Increasing the `tp_degree` beyond the minimum requirement for a model almost always results in a faster model. Increasing the tensor parallelism degree increases both available compute power and memory bandwidth which improve model performance. To minimize model latency, it is recommended to use the highest tensor parallelism degree that is supported by the instance.

In the following code, we will use the `NeuronAutoModelForCausalLM` class to automatically load a checkpoint directly from the huggingface hub. The default model config supports sampling up to sequence length 2048. Tensor parallelism is enabled through the argument `tp_degree=8`. We enable `bfloat16` casting with the `amp='bf16'` flag. The model computational graph is compiled by `neuronx-cc` for optimized inference on Neuron. 

In [None]:
from transformers_neuronx import NeuronAutoModelForCausalLM

name = 'mistralai/Mistral-7B-Instruct-v0.2'

model = NeuronAutoModelForCausalLM.from_pretrained(
    name,           # The reference to the huggingface model
    tp_degree=8,    # The Number of NeuronCores to shard the model across. Using 8 means 3 replicas can be used on a inf2.48xlarge
    amp='bf16',     # Ensure the model weights/compute are bfloat16 for faster compute
)
model.to_neuron()

# Perform autoregressive sampling using tensor parallelism

In this code we demonstrate using the model to answer prompts and stream the output results token-by-token as they are produced. Here we use Top-K sampling to select tokens.

In [None]:
import torch
from transformers import AutoTokenizer, TextStreamer

tokenizer = AutoTokenizer.from_pretrained(name)
streamer = TextStreamer(tokenizer)

prompt = "[INST] What is your favourite condiment? [/INST]"
input_ids = tokenizer.encode(prompt, return_tensors="pt")

with torch.inference_mode():
    generated_sequences = model.sample(input_ids, sequence_length=2048, top_k=50, streamer=streamer)

*What to work on*
A. Using the tensor parallelism excerpt, explain in one to three sentences why raising `tp_degree` above a model's minimum usually makes the model faster.
B. Answer these questions from the tensor parallelism excerpt:
(i) Up to what sequence length does the default model config support sampling?
(ii) Which flag enables `bfloat16` casting?
(iii) What sampling method is used to select tokens?
C. Transcribe the portion of the tensor parallelism excerpt starting with "# Perform autoregressive" and going on through "streamer = TextStreamer(tokenizer)".
The data placed after this text is not needed.

*Provided material*
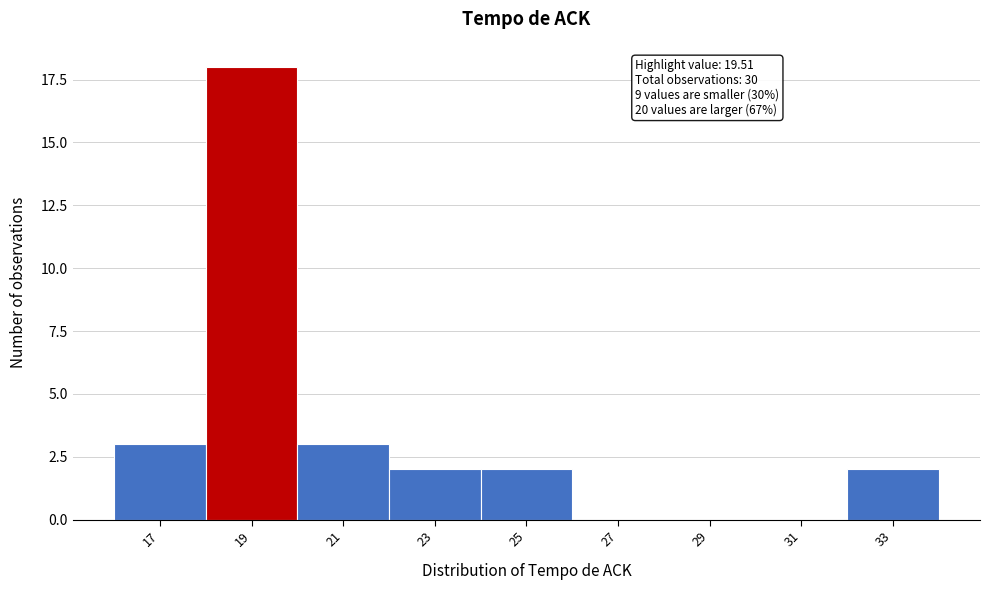

Reading right to left, extract all data points from this chart.

33=2	31=0	29=0	27=0	25=2	23=2	21=3	19=18	17=3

*Problem solutions*
A. Raising the tensor parallelism degree increases both the available compute power and the memory bandwidth, and both of these improve model performance. For this reason, the excerpt recommends using the highest degree the instance supports to minimize latency.

B.
(i) 2048
(ii) `amp='bf16'`
(iii) Top-K sampling

C.
# Perform autoregressive sampling using tensor parallelism

In this code we demonstrate using the model to answer prompts and stream the output results token-by-token as they are produced. Here we use Top-K sampling to select tokens.

In [None]:
import torch
from transformers import AutoTokenizer, TextStreamer

tokenizer = AutoTokenizer.from_pretrained(name)
streamer = TextStreamer(tokenizer)